◆ What the task requires: Report each line of the entries that contains the word "先人有言曰", copied in full.

◆ Raw data:
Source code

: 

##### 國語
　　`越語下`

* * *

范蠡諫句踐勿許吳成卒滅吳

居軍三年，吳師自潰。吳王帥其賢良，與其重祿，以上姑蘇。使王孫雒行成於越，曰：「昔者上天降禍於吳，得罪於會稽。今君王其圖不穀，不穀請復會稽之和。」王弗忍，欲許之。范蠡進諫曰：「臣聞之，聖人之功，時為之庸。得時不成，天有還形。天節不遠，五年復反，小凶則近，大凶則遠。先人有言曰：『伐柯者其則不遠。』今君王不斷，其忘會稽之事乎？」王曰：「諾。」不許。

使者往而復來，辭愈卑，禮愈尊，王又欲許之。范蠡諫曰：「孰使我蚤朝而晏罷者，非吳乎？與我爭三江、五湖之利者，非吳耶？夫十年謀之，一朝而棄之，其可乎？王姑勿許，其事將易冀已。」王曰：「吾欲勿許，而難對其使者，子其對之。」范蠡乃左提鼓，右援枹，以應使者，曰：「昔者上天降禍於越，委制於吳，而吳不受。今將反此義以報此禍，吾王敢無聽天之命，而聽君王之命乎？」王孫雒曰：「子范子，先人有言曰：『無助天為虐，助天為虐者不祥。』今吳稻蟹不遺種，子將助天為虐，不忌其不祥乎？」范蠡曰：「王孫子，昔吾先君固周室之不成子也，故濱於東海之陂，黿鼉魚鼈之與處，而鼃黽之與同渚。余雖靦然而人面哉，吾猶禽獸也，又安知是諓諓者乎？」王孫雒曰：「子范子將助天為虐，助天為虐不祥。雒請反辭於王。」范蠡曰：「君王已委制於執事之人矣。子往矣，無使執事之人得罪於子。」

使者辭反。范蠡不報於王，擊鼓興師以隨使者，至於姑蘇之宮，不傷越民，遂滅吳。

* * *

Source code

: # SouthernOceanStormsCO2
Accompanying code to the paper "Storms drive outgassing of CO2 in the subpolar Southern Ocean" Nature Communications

◆ Exercise output:
居軍三年，吳師自潰。吳王帥其賢良，與其重祿，以上姑蘇。使王孫雒行成於越，曰：「昔者上天降禍於吳，得罪於會稽。今君王其圖不穀，不穀請復會稽之和。」王弗忍，欲許之。范蠡進諫曰：「臣聞之，聖人之功，時為之庸。得時不成，天有還形。天節不遠，五年復反，小凶則近，大凶則遠。先人有言曰：『伐柯者其則不遠。』今君王不斷，其忘會稽之事乎？」王曰：「諾。」不許。
使者往而復來，辭愈卑，禮愈尊，王又欲許之。范蠡諫曰：「孰使我蚤朝而晏罷者，非吳乎？與我爭三江、五湖之利者，非吳耶？夫十年謀之，一朝而棄之，其可乎？王姑勿許，其事將易冀已。」王曰：「吾欲勿許，而難對其使者，子其對之。」范蠡乃左提鼓，右援枹，以應使者，曰：「昔者上天降禍於越，委制於吳，而吳不受。今將反此義以報此禍，吾王敢無聽天之命，而聽君王之命乎？」王孫雒曰：「子范子，先人有言曰：『無助天為虐，助天為虐者不祥。』今吳稻蟹不遺種，子將助天為虐，不忌其不祥乎？」范蠡曰：「王孫子，昔吾先君固周室之不成子也，故濱於東海之陂，黿鼉魚鼈之與處，而鼃黽之與同渚。余雖靦然而人面哉，吾猶禽獸也，又安知是諓諓者乎？」王孫雒曰：「子范子將助天為虐，助天為虐不祥。雒請反辭於王。」范蠡曰：「君王已委制於執事之人矣。子往矣，無使執事之人得罪於子。」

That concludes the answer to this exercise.